### [Provided text]

Job Sequencing Problem
Problem Statement
Given jobs with deadlines and profits, maximize profit by scheduling jobs within their deadlines. Each job takes 1 unit of time. This medium-level greedy problem is about prioritization—get the most bang for your buck!
Example
Input: jobs = [[1,4,20],[2,1,10],[3,1,40],[4,1,30]] (id, deadline, profit)
Output: 60 (schedule [3,1,40] at 1, [1,4,20] at 2)

### [Entries shown]
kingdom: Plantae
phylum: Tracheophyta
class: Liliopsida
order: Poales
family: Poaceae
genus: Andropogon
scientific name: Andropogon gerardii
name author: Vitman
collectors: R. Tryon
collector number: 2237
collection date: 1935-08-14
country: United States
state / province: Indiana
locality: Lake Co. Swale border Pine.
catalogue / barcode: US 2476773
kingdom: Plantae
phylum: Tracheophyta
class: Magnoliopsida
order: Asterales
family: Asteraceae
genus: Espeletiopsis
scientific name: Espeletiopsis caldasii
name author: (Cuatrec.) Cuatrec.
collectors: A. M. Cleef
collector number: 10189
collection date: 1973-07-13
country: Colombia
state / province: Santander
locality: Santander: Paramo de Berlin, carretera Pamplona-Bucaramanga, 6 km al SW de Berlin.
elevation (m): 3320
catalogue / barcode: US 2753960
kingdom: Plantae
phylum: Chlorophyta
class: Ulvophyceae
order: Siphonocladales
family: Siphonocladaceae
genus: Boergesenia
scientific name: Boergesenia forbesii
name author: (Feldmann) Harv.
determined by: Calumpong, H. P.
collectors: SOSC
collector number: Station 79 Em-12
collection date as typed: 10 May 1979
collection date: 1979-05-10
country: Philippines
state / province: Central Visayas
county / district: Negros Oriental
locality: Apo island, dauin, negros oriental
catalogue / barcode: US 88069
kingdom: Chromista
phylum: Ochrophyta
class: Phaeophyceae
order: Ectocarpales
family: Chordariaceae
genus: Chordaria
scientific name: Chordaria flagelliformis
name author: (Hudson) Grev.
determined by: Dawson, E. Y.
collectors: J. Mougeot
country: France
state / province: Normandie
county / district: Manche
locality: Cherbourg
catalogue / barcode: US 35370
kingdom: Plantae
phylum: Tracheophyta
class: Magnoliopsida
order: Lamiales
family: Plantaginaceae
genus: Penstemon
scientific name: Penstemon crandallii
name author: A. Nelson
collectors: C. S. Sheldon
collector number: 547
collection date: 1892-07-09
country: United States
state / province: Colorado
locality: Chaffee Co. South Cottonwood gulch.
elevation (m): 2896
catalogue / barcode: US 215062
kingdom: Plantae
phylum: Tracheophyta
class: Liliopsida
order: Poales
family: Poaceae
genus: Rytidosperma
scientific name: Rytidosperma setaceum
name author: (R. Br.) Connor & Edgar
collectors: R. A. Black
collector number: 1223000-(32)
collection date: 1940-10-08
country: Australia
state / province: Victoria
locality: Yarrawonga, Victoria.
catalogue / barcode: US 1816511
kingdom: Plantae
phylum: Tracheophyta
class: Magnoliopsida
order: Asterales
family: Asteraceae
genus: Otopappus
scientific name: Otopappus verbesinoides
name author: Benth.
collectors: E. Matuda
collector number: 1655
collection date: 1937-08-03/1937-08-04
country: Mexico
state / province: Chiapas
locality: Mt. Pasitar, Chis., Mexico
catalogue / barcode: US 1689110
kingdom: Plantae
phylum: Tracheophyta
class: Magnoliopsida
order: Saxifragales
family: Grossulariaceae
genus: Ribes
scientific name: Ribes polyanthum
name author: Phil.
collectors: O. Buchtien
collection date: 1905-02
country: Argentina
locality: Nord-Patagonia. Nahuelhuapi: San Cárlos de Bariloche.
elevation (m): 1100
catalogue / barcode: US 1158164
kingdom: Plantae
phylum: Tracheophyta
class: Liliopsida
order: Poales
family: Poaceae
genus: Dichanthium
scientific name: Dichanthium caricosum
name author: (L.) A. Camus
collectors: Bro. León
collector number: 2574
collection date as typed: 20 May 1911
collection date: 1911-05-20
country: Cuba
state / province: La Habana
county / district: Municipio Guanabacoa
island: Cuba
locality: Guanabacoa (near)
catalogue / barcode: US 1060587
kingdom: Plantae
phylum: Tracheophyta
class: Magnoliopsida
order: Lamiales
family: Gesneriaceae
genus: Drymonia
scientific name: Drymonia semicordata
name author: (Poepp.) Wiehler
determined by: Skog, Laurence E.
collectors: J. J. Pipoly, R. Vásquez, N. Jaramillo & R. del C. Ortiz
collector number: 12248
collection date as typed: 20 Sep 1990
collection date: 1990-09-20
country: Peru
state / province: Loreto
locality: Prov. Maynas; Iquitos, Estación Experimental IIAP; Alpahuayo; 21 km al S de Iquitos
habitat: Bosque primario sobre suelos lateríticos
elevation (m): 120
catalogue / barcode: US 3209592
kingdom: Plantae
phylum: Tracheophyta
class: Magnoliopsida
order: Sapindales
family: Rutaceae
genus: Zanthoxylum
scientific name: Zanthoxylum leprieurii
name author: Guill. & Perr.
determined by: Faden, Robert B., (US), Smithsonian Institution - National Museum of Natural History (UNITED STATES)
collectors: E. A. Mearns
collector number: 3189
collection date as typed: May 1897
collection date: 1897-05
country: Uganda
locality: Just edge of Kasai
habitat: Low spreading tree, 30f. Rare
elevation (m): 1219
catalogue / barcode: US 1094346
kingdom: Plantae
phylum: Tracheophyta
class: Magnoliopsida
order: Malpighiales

### [Required actions]
**1.** Swap "greedy" for "sorting-based" in the job sequencing text, and give that text again starting with "Job Sequencing Problem" and going on through "[1,4,20] at 2)".
**2.** Extend the job sequencing problem page by continuing it past its final line.

### [Responses]
**1.**
Job Sequencing Problem
Problem Statement
Given jobs with deadlines and profits, maximize profit by scheduling jobs within their deadlines. Each job takes 1 unit of time. This medium-level sorting-based problem is about prioritization—get the most bang for your buck!
Example
Input: jobs = [[1,4,20],[2,1,10],[3,1,40],[4,1,30]] (id, deadline, profit)
Output: 60 (schedule [3,1,40] at 1, [1,4,20] at 2)

**2.**
Input: jobs = [[1,2,100],[2,1,19],[3,2,27]]
Output: 127
Code
Java
Python
JavaScript
public class Solution {
public int jobScheduling(int[][] jobs) {
Arrays.sort(jobs, (a, b) -> Integer.compare(b[2], a[2])); // Sort by profit
int maxDeadline = 0;
for (int[] job : jobs) maxDeadline = Math.max(maxDeadline, job[1]);
boolean[] slots = new boolean[maxDeadline];
int profit = 0;
for (int[] job : jobs) {
for (int j = Math.min(maxDeadline, job[1]) - 1; j >= 0; j--) {
if (!slots[j]) {
slots[j] = true;
profit += job[2];
break;
}
}
}
return profit;
}
}
def job_scheduling(jobs):
jobs.sort(key=lambda x: x[2], reverse=True) # Sort by profit
max_deadline = max(job[1] for job in jobs)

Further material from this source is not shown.